SUBSIDIARY GUARANTEE AGREEMENT
SUBSIDIARY GUARANTEE AGREEMENT dated as of May 31, 2002 , among each of the Subsidiaries
listed on Schedule I hereto (each such subsidiary individually, a "Guarantor" and collectively, the "Guarantors") of
AMERICAN HEALTHWAYS, INC., a Delaware corporation (the "Borrower"), and SUNTRUST BANK, a
Georgia banking corporation as administrative agent (the "Administrative Agent") for the Lenders (as defined in
the Credit Agreement referred to below).
Reference is made to the Revolving Credit Agreement dated as of May 31, 2002 (as amended, supplemented or
otherwise modified from time to time, the "Credit Agreement"), among the Borrower, the lenders from time to
time party thereto (the "Lenders") and SunTrust Bank, as administrative agent for the Lenders (in such capacity,
the "Administrative Agent"), and issuing bank (in such capacity, the "Issuing Bank"). Capitalized terms used herein
and not defined herein shall have the meanings assigned to such terms in the Credit Agreement.

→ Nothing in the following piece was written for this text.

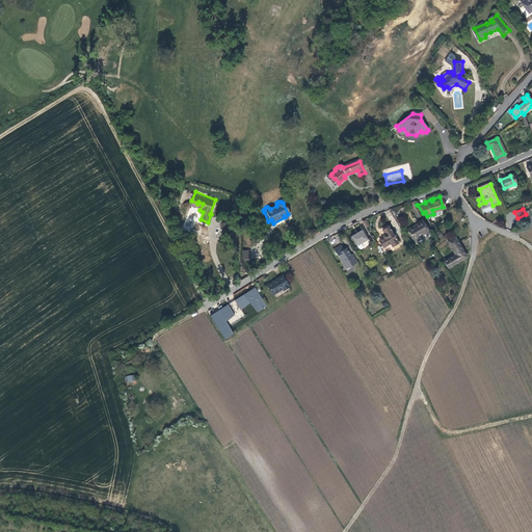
[(414,241),(429,232),(423,220),(418,223),(419,224),(407,231),(414,241)]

The Lenders have agreed to make Loans to the Borrower, and the Issuing Bank has agreed to issue Letters of
Credit for the account of the Borrower, pursuant to, and upon the terms and subject to the conditions specified
in, the Credit Agreement. Each of the Guarantors is a direct or indirect wholly-owned Subsidiary of the Borrower
and acknowledges that it will derive substantial benefit from the making of the Loans by the Lenders, and the
issuance of the Letters of Credit by the Issuing Bank. The obligations of the Lenders to make Loans and of the
Issuing Bank to issue Letters of Credit are conditioned on, among other things, the execution and delivery by the
Guarantors of a Subsidiary Guarantee Agreement in the form hereof. As consideration therefor and in order to
induce the Lenders to make Loans and the Issuing Bank to issue Letters of Credit, the Guarantors are willing to
execute this Subsidiary Guarantee Agreement.